Noncontravention. To the knowledge of Stockholder, neither the execution and
delivery of this Agreement, nor the consummation of any of the transactions
contemplated hereby, nor compliance with any of the provisions hereof by the
Stockholder, will violate, conflict with, or result in a breach of, or
constitute a default (or an event that, with notice or lapse of time or both,
would constitute a default) under any agreement or instrument to which he is a
party or any statute, rule, regulation, judgment, order, decree, or other legal
requirement applicable to the Stockholder.
Litigation. There is no claim, action, proceeding, or investigation pending or,
to the knowledge of the Stockholder, threatened against or relating to the
Stockholder before any court or governmental or regulatory authority or body
(including the National Association of Securities Dealers, Inc.) and the
Stockholder is not subject to any outstanding order, writ, injunction, or decree
that, if determined adversely, would prohibit the Stockholder from performing
his obligations hereunder.
Section 7. Termination. This Agreement shall terminate upon the earlier of
(i) the mutual agreement of the parties hereto or (ii) without further action of
either party hereto, upon termination of the Merger Agreement. In the event of a
termination of this Agreement pursuant to this Section 7, this Agreement shall
forthwith become void and there shall be no liability or obligation on the part
of any party; provided, however, that nothing herein shall release any party
from any liability for any breach of this Agreement. If this Agreement
terminates, the proxy of the Stockholder delivered under Section 1(b) shall also
terminate and be of no further force or effect, and Buyer shall promptly return
the proxy to the Stockholder.
Section 8. Miscellaneous.
Notices. All notices and other communications hereunder shall be in writing and
shall be deemed given if delivered in person or by messenger, cable, telegram,
facsimile transmission, or by a reputable overnight delivery service that
provides for evidence or receipt, to the parties as follows (or at such other
address as a party may specify by like notice);
If to the Stockholder to the address on the signature page of this Agreement.
If to the Buyer:
ReliaStar Financial Corp.
00 Xxxxxxxxxx Xxxxxx Xxxxx
Xxxxxxxxxxx, XX 00000
Interpretation. The headings contained in this Agreement are for reference
purposes only and do not affect the interpretation of this Agreement.

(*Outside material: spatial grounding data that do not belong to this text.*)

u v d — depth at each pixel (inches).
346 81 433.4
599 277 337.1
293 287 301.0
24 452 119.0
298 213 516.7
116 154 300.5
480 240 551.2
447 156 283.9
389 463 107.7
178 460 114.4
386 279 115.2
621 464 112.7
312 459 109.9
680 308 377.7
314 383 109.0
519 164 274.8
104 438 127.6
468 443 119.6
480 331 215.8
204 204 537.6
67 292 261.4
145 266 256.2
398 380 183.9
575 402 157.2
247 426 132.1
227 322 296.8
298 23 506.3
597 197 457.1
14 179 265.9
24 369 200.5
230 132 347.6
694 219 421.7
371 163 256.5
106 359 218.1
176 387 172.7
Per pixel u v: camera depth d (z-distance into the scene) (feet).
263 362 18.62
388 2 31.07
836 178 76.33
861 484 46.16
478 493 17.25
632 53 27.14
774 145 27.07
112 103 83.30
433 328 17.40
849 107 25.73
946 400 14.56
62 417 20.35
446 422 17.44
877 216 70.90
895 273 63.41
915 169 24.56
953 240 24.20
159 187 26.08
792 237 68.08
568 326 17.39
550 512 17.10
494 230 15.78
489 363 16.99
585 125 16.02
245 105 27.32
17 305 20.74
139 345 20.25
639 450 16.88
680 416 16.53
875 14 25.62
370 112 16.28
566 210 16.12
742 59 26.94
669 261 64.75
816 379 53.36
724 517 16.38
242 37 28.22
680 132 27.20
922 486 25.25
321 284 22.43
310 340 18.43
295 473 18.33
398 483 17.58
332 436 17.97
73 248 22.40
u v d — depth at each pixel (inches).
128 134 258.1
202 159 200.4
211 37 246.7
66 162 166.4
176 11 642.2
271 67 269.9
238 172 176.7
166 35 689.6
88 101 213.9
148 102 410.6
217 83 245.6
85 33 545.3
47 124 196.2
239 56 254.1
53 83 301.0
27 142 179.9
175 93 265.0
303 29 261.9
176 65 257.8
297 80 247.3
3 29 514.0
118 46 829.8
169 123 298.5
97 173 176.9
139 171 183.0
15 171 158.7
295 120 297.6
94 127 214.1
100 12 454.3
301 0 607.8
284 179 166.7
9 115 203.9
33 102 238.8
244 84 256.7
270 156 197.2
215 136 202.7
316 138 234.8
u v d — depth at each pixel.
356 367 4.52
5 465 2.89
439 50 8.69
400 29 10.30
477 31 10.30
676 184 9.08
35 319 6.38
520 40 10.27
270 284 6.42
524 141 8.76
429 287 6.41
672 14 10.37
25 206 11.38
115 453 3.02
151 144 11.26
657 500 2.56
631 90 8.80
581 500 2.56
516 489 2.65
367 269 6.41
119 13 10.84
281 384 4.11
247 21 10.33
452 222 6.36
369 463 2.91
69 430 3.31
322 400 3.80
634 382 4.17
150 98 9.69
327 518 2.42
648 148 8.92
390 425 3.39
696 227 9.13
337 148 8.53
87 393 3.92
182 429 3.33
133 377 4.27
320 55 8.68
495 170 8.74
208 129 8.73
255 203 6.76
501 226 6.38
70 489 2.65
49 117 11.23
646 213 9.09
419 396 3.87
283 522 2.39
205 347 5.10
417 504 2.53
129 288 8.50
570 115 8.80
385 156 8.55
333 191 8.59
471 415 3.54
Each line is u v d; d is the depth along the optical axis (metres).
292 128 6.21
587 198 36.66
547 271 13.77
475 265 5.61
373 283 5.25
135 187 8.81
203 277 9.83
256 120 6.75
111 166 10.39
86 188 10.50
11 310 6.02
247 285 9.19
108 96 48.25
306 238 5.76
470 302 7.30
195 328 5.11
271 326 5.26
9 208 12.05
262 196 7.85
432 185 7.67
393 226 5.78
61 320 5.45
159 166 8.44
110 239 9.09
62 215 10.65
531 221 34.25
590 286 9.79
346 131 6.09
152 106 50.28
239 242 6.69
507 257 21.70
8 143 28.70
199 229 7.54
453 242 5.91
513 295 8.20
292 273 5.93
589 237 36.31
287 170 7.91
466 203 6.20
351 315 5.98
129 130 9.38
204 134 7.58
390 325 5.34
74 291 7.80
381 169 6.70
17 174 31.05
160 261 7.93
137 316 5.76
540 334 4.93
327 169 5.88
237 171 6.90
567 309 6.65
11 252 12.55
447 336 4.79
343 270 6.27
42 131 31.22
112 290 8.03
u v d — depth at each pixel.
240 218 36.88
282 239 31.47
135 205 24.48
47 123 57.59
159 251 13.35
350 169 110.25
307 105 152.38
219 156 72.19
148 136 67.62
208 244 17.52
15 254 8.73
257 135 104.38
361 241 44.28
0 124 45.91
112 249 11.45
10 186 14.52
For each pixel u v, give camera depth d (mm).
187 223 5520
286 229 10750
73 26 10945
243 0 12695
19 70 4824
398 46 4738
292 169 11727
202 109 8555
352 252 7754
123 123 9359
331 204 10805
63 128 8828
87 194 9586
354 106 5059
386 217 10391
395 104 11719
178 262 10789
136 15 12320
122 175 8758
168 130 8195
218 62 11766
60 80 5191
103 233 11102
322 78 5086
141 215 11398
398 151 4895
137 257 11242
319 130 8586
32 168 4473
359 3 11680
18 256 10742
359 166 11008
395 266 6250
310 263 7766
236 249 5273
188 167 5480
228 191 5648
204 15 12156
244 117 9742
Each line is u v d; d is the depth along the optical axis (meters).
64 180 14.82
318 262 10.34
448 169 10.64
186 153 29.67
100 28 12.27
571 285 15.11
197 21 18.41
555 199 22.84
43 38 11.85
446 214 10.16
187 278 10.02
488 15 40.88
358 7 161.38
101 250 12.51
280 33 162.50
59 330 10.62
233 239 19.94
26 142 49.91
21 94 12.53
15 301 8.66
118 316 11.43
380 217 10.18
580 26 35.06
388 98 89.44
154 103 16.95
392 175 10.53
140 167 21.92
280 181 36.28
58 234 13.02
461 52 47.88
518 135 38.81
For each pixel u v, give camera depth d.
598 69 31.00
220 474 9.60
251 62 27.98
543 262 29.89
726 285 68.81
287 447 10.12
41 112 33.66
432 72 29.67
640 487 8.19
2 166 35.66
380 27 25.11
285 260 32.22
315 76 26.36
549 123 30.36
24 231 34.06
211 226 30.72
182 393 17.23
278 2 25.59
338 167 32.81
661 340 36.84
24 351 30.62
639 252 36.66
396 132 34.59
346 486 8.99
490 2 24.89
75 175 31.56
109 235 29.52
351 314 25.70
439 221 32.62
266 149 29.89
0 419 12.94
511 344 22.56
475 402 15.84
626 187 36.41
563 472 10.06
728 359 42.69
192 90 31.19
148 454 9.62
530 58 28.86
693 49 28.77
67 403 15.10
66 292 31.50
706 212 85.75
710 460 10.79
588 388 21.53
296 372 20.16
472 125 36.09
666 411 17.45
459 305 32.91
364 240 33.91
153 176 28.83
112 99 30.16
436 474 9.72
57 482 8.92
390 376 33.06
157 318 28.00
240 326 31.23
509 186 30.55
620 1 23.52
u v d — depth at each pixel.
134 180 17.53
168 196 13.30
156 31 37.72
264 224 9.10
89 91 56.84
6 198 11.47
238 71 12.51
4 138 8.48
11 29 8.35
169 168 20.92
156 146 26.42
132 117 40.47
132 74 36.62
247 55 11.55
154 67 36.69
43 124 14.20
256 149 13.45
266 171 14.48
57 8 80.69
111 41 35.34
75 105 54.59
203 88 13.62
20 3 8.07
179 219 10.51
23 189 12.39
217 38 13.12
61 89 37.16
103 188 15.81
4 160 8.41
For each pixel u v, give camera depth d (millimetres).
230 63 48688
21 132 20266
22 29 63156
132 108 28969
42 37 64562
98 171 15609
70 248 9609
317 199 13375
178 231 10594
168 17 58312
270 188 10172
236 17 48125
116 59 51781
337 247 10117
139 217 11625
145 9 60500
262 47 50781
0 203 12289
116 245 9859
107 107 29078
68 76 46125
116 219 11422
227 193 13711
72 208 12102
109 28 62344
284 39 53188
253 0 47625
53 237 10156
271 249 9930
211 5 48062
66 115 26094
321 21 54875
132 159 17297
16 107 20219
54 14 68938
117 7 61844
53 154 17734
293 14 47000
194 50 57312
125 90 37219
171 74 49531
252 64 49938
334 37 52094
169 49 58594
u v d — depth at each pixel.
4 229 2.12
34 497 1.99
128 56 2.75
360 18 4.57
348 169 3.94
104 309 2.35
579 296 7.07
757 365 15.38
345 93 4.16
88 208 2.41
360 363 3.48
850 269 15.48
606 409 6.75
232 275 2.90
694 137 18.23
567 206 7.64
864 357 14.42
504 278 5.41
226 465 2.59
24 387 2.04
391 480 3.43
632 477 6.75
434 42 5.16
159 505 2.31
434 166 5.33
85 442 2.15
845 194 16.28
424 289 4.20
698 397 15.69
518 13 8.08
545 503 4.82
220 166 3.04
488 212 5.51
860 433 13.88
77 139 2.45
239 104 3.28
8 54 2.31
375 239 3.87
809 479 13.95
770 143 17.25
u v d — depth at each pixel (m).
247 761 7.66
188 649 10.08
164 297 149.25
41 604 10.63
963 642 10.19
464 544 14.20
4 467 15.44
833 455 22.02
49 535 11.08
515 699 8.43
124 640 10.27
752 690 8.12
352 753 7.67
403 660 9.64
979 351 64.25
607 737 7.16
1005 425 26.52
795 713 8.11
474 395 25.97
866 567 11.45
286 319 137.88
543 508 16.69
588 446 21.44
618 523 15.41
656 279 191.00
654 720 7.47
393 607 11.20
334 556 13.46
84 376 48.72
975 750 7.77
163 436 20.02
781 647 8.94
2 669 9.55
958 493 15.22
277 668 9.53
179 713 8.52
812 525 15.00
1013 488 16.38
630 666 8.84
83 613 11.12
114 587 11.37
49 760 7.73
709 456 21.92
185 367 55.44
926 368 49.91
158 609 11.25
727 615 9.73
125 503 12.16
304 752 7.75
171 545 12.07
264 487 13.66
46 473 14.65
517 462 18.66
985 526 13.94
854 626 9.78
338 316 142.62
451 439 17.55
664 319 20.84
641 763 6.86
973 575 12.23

Counterparts. This Agreement may be executed in one or more counterparts, all of
which shall be considered the same agreement.
Entire Agreement. This Agreement (including the documents and instruments
referred to herein, and the Merger Agreement), constitutes the entire agreement
and supersedes all prior and contemporaneous agreements and understandings, both
written and oral, between the parties with respect to the Subject matter hereof.
Severability. The invalidity or unenforceability of any provision of this
Agreement shall not affect the validity or enforceability of any other
provisions of this Agreement. Whenever possible, each provision of this
Agreement will be interpreted in such manner as to be effective and valid under
applicable law.
Governing Law. This Agreement shall be governed by Delaware law, without regard
to the principles of conflicts of law.
Assignment. Neither this Agreement nor any of the rights, interest, or
obligations hereunder may be assigned by any party, whether by operation of law
or otherwise, without the express written consent of the other party, other than
upon a transfer of Lexington Common Stock as provided under Section 3 hereof.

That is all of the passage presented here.